Personal information
- Born: April 24, 1930 Perryton, Texas, U.S.
- Died: November 12, 1993 (aged 63) Plano, Texas, U.S.
- Listed height: 6 ft 0 in (1.83 m)
- Listed weight: 211 lb (96 kg)

Career information
- High school: Perryton
- College: TCU (1948–1951)
- NFL draft: 1952: 11th round, 130th overall pick

Career history
- Detroit Lions (1952); Dallas Texans (1952); Baltimore Colts (1953)*;
- * Offseason or practice squad member only

Awards and highlights
- First-team All-American (1951); First-team All-SWC (1951);

Career NFL statistics
- Games played: 9
- Games started: 6
- Interceptions: 1
- Stats at Pro Football Reference

= Keith Flowers =

American football player (1930–1993)

Keith Duane Flowers (April 24, 1930 – November 12, 1993) was an American professional football player who played one season in the National Football League (NFL) with the Detroit Lions and Dallas Texans.

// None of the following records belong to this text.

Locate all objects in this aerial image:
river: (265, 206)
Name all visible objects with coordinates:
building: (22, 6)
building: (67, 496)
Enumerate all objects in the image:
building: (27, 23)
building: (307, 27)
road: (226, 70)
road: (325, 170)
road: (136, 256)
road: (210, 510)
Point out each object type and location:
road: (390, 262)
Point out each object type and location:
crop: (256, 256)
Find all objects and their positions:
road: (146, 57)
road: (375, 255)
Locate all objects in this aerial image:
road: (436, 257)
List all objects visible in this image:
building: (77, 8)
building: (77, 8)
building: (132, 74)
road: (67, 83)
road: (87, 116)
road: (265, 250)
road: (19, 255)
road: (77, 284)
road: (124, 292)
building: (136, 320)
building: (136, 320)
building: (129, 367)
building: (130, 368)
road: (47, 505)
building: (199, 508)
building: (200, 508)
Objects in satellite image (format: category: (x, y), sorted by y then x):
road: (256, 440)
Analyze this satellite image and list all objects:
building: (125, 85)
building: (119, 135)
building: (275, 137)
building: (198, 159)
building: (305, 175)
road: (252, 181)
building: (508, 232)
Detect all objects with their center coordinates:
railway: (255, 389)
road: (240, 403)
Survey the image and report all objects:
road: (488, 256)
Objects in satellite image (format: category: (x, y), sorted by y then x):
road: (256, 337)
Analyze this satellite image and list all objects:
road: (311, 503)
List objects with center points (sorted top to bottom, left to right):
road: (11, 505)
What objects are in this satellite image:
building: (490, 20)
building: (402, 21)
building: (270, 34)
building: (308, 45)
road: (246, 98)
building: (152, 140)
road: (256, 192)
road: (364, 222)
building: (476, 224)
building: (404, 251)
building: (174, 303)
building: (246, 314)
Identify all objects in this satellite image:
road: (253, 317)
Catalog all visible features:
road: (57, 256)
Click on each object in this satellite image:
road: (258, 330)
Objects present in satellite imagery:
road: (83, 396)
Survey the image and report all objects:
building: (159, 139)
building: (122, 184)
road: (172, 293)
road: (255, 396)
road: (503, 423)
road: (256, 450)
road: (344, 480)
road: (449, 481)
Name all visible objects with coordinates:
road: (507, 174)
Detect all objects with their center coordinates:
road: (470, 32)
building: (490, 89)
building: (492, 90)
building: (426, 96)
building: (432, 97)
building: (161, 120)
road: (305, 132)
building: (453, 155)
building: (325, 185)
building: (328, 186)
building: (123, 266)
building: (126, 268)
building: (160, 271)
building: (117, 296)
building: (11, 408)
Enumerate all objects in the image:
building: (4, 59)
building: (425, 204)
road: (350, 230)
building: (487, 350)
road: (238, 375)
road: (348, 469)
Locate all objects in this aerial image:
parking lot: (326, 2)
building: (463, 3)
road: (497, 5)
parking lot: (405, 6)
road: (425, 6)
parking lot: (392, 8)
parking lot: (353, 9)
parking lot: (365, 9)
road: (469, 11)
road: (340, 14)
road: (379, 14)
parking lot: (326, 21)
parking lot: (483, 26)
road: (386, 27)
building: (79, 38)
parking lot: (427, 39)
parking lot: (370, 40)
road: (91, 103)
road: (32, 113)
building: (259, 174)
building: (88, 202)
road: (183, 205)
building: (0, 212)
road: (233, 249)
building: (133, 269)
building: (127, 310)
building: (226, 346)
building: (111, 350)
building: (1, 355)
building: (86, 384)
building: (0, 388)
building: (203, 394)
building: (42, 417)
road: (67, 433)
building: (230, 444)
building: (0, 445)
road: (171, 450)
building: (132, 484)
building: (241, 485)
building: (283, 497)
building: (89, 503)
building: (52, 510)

He was selected by the Lions in the eleventh round of the 1952 NFL draft after playing college football at Texas Christian University.

==Early life and college==
Keith Duane Flowers was born on April 24, 1930, in Perryton, Texas. He attended Perryton High School in Perryton.

Flowers was a member of the TCU Horned Frogs of Texas Christian University from 1948 to 1951 and a three-year letterman from 1949 to 1951. As a senior in 1951, he was named a first-team All-American defensive center by both the Associated Press (AP) and Chicago Tribune. He was also named first-team All-Southwest Conference at linebacker by the AP in 1951.

==Professional career==
Flowers was selected by the Detroit Lions in the 11th round, with the 130th overall pick, of the 1952 NFL draft. He played in three games for the Lions during the 1952 season before being released on October 23, 1952.

Flowers signed with the Dallas Texans of the NFL on November 5, 1952. He appeared in six games, starting three, for the Texans in 1952, converting three of five extra points and intercepting one pass for 16 yards. The Texans folded after the 1952 season and the team's assets were awarded to the Baltimore Colts. Flowers was released by the Colts in 1953.

==Personal life==
Flowers died on November 12, 1993, in Plano, Texas.